Density gradient centrifugation is an important step in the purification of HSCs. The solution selected for density gradient centrifugation directly affects the purity of the isolated HSCs. Commonly used solutions for density gradient centrifugation are Nycodenz17, Metrizamide2, Stractan18, and Percoll19. Nycodenz was used in this study because of its simple configuration, low toxicity, stability, and ability to easily wash off the cells. In addition, the low cost and convenience of freshly made preparations are great advantages of this solution. Sedimentation and floatation are two widely used gradient density centrifugation methods, and both can be used to isolate and purify cells. During the sedimentation process, HSCs tend to adhere to other cells when they pass through the density barrier, resulting in a decrease in yield20. In our study, we found that in addition to cell loss, HSCs obtained by the sedimentation method tended to be more contaminated with cellular debris, which decreased the cell purity. This problem may be associated with the super-low density of the fragmented cell debris, which causes the cells to be unable to precipitate. Therefore, in this study, we used the cell flotation method to further improve the purity of the cells and ensure a good yield.

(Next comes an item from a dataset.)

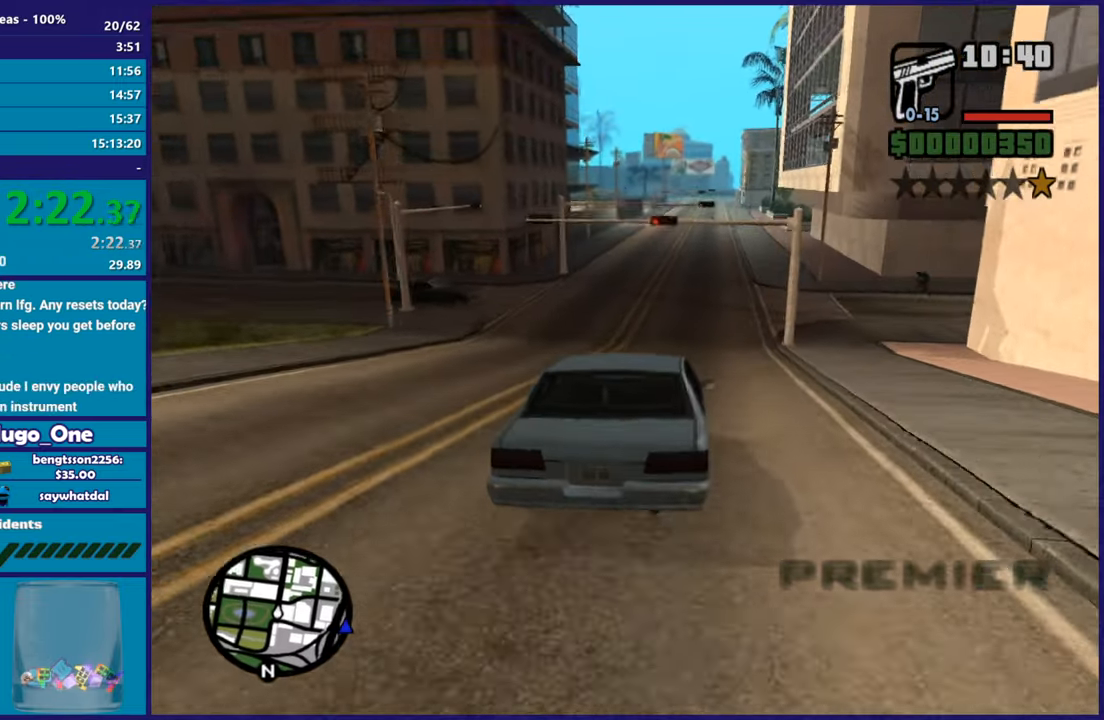
{"buttons": ["R2"], "left_stick": "left", "right_stick": "down-left", "button_events": []}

One study has shown that HSCs at the initiation stage of activation (initiation) differ from HSCs at the stage of complete activation (perpetuation) in terms of both cell structure and secretory function15. Compared with freshly isolated HSCs, activated HSCs have a strong proliferation ability. The α-SMA is expressed negatively in rat quiescent cells21; However, it expressed positively in the activated stellate cells22,23. In normal adult human liver, stellate cells are α-SMA negative24; stellate cells in normal embryonic and infant liver, and activated stellate cells in pathological livers or in culture are clearly α-SMA positive25,26,27. These findings suggest that HSCs at the two different activation stages undergo different protein synthesis and secretion processes, which means that HSCs at different activation phases require different identification methods. Freshly isolated quiescent HSCs can be primarily identified by cell autofluorescence after excitation with 328 nm UV light9,28,29, or through specific oil red O labeling30 of triglyceride droplets in these cells, which makes HSCs easily distinguishable from other cells under a light microscope30. Once the HSCs reach the active phase, the cytoplasmic lipid droplets will disappear gradually, and oil red O staining is no longer suitable to identify the cells. At this stage, HSCs express specificity marker α-SMA, and thus, immunofluorescence signals and Western blotting become more reliable methods for the identification of activated HSCs.

Conclusion

The previously available methods to isolate primary quiescent HSCs have limitations. The enzyme perfusion-Gentle MACS tissue processor-density gradient centrifugation method created in this study has great advantages in the following areas: convenient operation, strong repeatability, economic efficiency, standardized procedure and high purity of isolated cells. Thus, this technique can be widely introduced and adopted in human HSC studies and other fields.